APT (1800 g) and cobalt hydroxide (75.09 g) were charged into the reactor. Water (5400 ml) was added and the mixture was stirred at 270 rpm from start and at 240 rpm when the solution started to boil. The reactor was heated, the mixture was boiling after 1 h. The temperature of the suspension was 101±2 °C. The reaction was allowed to proceed for two hours, after which the suspension was filtered. The wet powder was washed with ethanol and dried at 100 °C. The final material after reduction, carburization and sintering contained 3.7 % Co and 96.3 % WC.

Example 8

APT (1703 g) and cobalt hydroxide (223.75 g) were charged into the reactor. Water (5100 ml) was added and the mixture was stirred at 270 rpm. The reactor was heated, the temperature reached 90 °C after 50 min, and was then kept at 90±2 °C. The reaction was allowed to proceed for two hours, after which the suspension was filtered.

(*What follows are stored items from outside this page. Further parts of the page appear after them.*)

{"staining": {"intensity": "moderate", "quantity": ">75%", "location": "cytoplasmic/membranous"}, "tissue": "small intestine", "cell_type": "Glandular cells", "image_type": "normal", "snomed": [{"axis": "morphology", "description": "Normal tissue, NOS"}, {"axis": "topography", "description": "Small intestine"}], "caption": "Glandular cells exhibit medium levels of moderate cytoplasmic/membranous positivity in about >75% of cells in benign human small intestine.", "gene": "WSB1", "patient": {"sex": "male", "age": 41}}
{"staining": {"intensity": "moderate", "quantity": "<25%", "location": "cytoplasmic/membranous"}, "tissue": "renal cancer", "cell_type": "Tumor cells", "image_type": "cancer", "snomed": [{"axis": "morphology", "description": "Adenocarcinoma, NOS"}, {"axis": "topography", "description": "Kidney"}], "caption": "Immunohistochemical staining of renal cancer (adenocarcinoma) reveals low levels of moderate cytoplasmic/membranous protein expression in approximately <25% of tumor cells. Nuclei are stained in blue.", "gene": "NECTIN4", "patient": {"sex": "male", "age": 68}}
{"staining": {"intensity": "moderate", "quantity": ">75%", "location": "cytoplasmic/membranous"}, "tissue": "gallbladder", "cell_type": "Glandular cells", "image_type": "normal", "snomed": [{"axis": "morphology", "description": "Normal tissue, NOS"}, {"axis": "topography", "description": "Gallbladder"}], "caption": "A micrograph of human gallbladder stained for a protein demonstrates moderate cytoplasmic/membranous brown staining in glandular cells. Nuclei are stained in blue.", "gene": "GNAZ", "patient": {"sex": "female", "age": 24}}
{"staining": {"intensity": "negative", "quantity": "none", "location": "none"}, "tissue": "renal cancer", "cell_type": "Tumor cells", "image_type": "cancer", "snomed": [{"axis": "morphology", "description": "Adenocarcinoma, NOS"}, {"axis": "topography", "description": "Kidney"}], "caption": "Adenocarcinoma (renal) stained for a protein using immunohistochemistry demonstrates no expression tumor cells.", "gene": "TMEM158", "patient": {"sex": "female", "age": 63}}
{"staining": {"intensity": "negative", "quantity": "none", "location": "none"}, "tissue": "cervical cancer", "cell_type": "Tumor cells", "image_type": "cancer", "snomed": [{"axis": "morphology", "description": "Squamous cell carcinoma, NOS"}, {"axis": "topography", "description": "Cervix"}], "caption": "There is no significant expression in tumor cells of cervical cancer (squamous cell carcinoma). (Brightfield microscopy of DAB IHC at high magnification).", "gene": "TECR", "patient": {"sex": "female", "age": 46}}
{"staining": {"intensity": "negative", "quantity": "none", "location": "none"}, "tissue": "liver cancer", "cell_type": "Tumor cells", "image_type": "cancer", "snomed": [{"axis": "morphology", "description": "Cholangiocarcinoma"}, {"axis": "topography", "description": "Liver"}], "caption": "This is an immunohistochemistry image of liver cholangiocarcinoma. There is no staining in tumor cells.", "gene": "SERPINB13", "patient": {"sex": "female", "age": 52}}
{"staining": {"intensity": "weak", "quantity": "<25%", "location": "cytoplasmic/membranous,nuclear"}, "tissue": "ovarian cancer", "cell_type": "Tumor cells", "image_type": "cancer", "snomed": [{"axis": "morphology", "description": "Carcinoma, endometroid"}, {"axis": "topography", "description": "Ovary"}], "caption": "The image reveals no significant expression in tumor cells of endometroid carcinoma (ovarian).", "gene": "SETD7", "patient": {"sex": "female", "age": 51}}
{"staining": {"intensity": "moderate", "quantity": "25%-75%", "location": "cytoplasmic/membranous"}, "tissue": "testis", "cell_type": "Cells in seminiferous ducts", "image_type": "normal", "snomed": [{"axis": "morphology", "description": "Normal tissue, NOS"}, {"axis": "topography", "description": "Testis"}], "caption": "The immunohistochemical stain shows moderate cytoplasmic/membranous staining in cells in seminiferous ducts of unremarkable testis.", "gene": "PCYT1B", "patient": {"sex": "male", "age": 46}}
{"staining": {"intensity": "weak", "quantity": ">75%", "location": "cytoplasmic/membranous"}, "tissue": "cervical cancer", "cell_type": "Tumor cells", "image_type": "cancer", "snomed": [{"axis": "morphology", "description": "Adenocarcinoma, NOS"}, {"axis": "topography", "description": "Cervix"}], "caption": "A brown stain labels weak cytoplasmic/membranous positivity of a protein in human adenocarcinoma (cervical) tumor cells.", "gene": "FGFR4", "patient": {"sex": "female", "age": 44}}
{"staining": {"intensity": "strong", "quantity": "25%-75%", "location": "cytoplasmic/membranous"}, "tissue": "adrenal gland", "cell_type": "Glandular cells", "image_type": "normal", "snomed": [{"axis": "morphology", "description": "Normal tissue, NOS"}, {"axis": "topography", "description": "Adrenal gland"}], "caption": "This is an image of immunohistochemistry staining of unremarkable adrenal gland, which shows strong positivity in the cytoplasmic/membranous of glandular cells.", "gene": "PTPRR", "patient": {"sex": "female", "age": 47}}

The wet powder was washed with ethanol and dried at 100 °C. The final material after reduction, carburization and sintering contained 10 % Co and 90 % WC.

Example 9

1.16 g Cr(ClO₄)₃ · 6H₂O, 50.00 g APT and 3.75 g Co(OH)₂ were mixed with 150 ml water and heated at 90 °C for 2h. The powder was filtered off and dried at 100 °C.

Example 10

50.03 g and 3.76 g Co(OH)₂ was mixed with 150 ml water and heated at 90°C 1.17 g Cr(ClO₄)₃ · 6H₂O dissolved in 30 ml water was added to the suspension after 1.5 h. The W-Co-Cr containing powder was filtered off after 0.5 h and dried at 100 °C.

Example 11

3.74 g Co(OH)₂, 51.00 g APT and 150 ml H₂O was charged into the reactor. The suspension was stirred and heated at 90°C for 1.5 h. 0.38 g VCl₃ suspended in 20 ml water was added under stirring. The W-Co-V containing powder was filtered off after 0.5 h and dried at 100 °C.

Example 12

3.69 g Ni(OH)₂, 50.15 g APT and 150 ml water was charged into the reactor. The suspension was stirred and heated at 90°C for 4 h. The W-Ni containing powder was filtered off and dried at 100 ^oC.

Example 13

3.89 g Ni(OH)₂, 52.67 g APT, 1.6 ml concentrated acetic acid and 158 ml water was charged into the reactor. The suspension was stirred and heated at 90°C for about 5 h. The W-Ni containing powder was filtered off and dried at 100 °C.

Example 14

3.87 g Co(OH)₂ and 49.98 g APT was suspended in a water-ethanol (80%/20%) mixture. The suspension was heated to 66 °C for 3 h. The W-Co containing powder was filtered off and dried at 100 °C.

Claims

Method of preparing a powder containing tungsten and cobalt and/or nickel characterised in that APT and a basic salt of cobalt and/or nickel are mixed in water, the suspension is stirred to react at temperatures ranging from room temperature to the boiling point of the solution whereby a precipitate is formed, said precipitate is dried and finally reduced to a metallic powder.
Method according to the preceding claims characterised in that said basic salt is a hydroxide.
Method according to any of the preceding claims characterised in that in addition at least one salt of a transition metal other than Co, Ni or W is added to the suspension.
Method according to any of the preceding claims characterised in that said salt of a transition metal is a salt of V, Cr and/or Mo.
Method according to any of the preceding claims characterised in that said metallic powder is further carburized to form a powder containing WC, cobalt and/or nickel.